▶ _JOB A_
In the passage on Salesforce design patterns, which book is named as offering patterns at both the software design level and the concrete code level for Apex?
▶ _JOB B_
Write a continuation of the passage on Salesforce design patterns, starting right after its final sentence.

▶ _PROVIDED PASSAGE_
This pattern is shown in the following diagram:
Figure 1.1 – MVC pattern diagram
Patterns such as these have been defined at many levels of abstraction and for many different platforms.
References
Take a look look at the following resources to get a good introduction to the various patterns that you can apply from a Salesforce perspective:
The integration patterns guide lists all the main patterns you should use when designing Salesforce integrations: https://developer.salesforce.com/docs/atlas.en-us.integration_patterns_and_practices.meta/integration_patterns_and_practices/integ_pat_intro_overview.htm. In a Salesforce world, this may be the most commonly referenced set of patterns as they’re ubiquitous for integration design.
The book Apex Design Patterns from Packt, by Anshul Verma and Jitendra Zaa, provides patterns at the software design level and the concrete code level for the Apex language.
The Salesforce Architects site, while new, contains a range of patterns across domains, from code-level specifics to reference architectures and solution kits to good patterns for selecting governance: https://architect.salesforce.com/design/#design-patterns.
The point is that we have lots of good patterns to choose from on the Salesforce platform, many of which are provided by Salesforce themselves, though others are provided by the wider community. Many patterns that apply to other platforms are also relevant to us and we learn much by studying them.

▶ _SUPPLIED DATA_
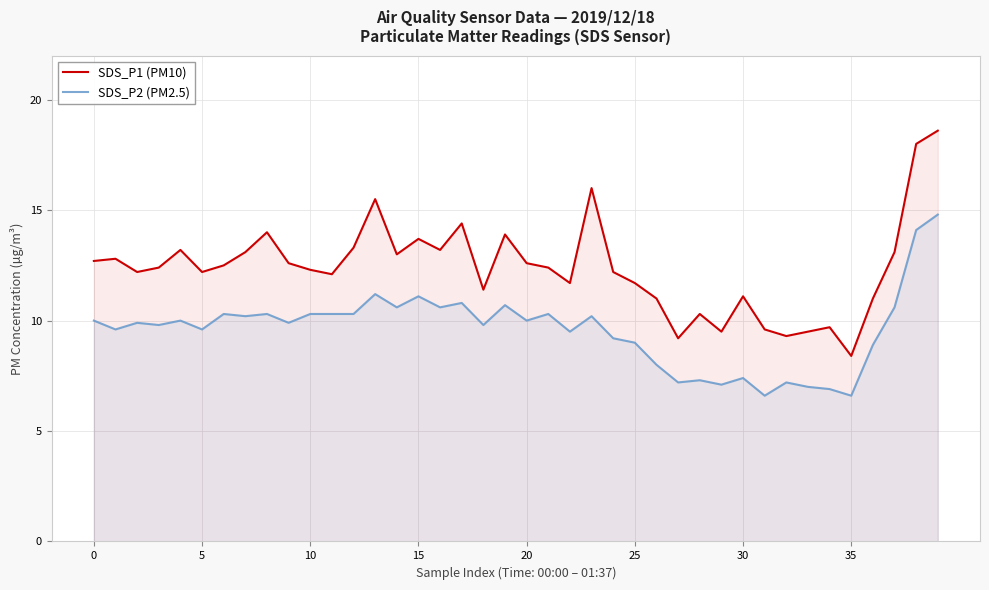

Which series has the largest total across all categories?

SDS_P1 (PM10)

▶ _WRITTEN ANSWER A_
Apex Design Patterns, from Packt, by Anshul Verma and Jitendra Zaa.

▶ _WRITTEN ANSWER B_
But this is a book about anti-patterns, not patterns. So, why am I starting with a discussion about patterns? It turns out that the two are nearly inseparable and originate in the same tradition. So, understanding anti-patterns begins with understanding what a pattern is. One common form of anti-pattern is a design pattern that has been misapplied. We’ll explore this in the next section.
From pattern to anti-pattern
The design pattern movement in software architecture originates from the work of Christopher Alexander, an architect whose job was to design buildings rather than systems. In his work The Timeless Way of Building, he introduced a pattern template for physical architecture that consisted of a name, a problem statement, and a solution in a standardized format.
The rhetorical structure provided by the Alexandrian template was rapidly adopted by architects of a different kind – the ones that build software. They recognized the power of a standardized way to describe problem-solution sets for communicating good practice. With the publication of the classic Gang of Four book, Design Patterns: Elements of Reusable Object-Oriented Software, the use of patterns became mainstream within software development and remains so to this day.
The research on patterns inspired an incipient community of practitioners and researchers in software engineering to think about failure modes of software systems analogously to how design patterns were being used. This happened over an extended period, and it isn’t possible to point to anyone in the anti-patterns movement who can be seen as the genuinely foundational figure.
However, many research papers on this topic start with the definition given by Andrew Koening in Journal of Object-Oriented Programming in 1995. This definition says that an anti-pattern is very similar to a pattern and can be confused for one. However, using it doesn’t lead to a solution; instead, it has negative consequences.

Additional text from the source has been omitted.